All writing

~/writing/python-to-rust-indexer

Systems debugging
5 min read

The Python version worked. I rewrote it in Rust anyway.

Porting a working chain indexer from Python to Rust, where the easy parts get harder and the vague parts get found. Most of what the rewrite bought wasn't speed, it was bugs that stopped being possible to write.

Same project as before: a friend made the art during the NFT years, and I wrote the backend that answered who owns what. I wrote the first version in Python. It worked. It ran the site through the whole thing.

Then I rewrote it in Rust. Not for a benchmark I can wave around, I never ran a clean one and I'm not going to invent one. I rewrote it because porting made me say, in types, the things Python had let me leave vague, and a couple of those vague spots were bugs that had been there the whole time.

How big is the number

In Python an integer is arbitrary precision and free. I added token values together and never once thought about width. Rust makes you think about it on line one, and on-chain that question has a specific and annoying answer: token ids and amounts are uint256. Nothing Postgres offers holds 256 bits, so the indexer stores them as JSON arrays of decimal strings and the application does the math in a type that understands the width.

The balance walk has a subtler trap, and it's the kind Python hides. A balance is unsigned, you can't own negative tokens. But you reconstruct it by replaying transfers, adding on the way in and subtracting on the way out, and the events don't arrive sorted by your wallet. A transfer out can land before the matching transfer in, so the running total dips below zero mid-walk before it climbs back.
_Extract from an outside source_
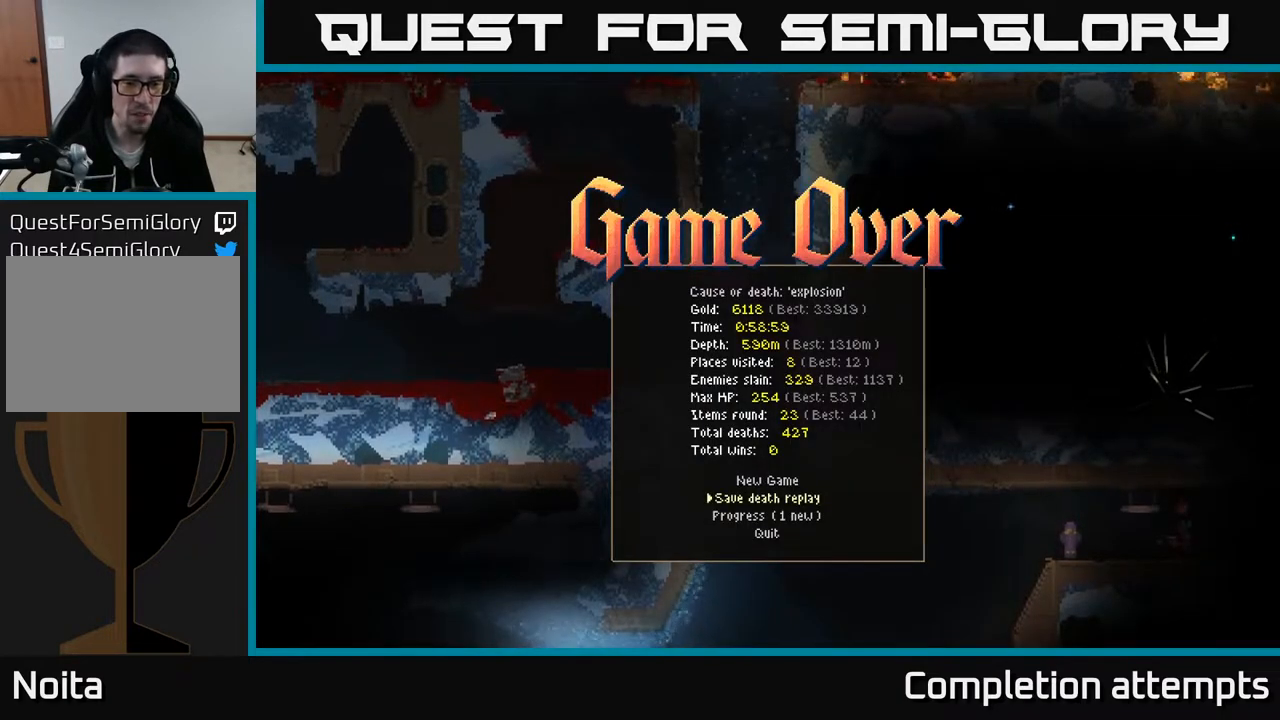
{"buttons": [], "left_stick": "center", "right_stick": "center", "events": [[17, "A", "up"]]}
Accumulate that in an unsigned integer and it underflows. So the scratch type is deliberately signed, and the sign only gets resolved at the end:

src/backend/queries.rs
let mut balances: HashMap<u64, i64> = HashMap::new();
for event in events {
    for (&id, &value) in ids.iter().zip(values.iter()) {
        // signed scratch: an out-before-in can go temporarily negative
        if to == wallet   { *balances.entry(id).or_insert(0) += value; }
        if from == wallet { *balances.entry(id).or_insert(0) -= value; }
    }
}
balances.retain(|_, &mut v| v > 0); // unsigned answer, resolved once at the end

The collection-wide query carries the other piece of received wisdom: mints come from the zero address and burns go to the dead address, and if you count either as a holder your supply is wrong. They get excluded in the WHERE clause, not patched up afterward.

src/backend/queries.rs
const DEAD_ADDRESS: &str = "0x000000000000000000000000000000000000dEaD";
const ZERO_ADDRESS: &str = "0x0000000000000000000000000000000000000000";

Two programs, one project

The indexer and the API are different jobs. One crawls the chain and writes the database, the other reads the database and answers HTTP. But they share the same Event type and the same database module, and I didn't want two repos drifting apart. Rust does this with one workspace and two binaries under src/bin, sharing a library crate:

afterlife-backend layout
src/
  lib.rs            // pub mod common; pub mod indexer; pub mod backend;
  bin/indexer.rs    // crawls chain -> Postgres
  bin/backend.rs    // warp API over the same tables
  common/           // Event, database, file_loader: shared by both

This is also where I lost an afternoon as a Rust beginner. The module system does not care what you think is obvious. pub mod common in lib.rs wants the code in common.rs or common/mod.rs, the binaries in bin/ reach shared code through the crate name and not a relative path, and the compiler will not let you hand-wave any of it. Once it builds it stays built, which is the trade.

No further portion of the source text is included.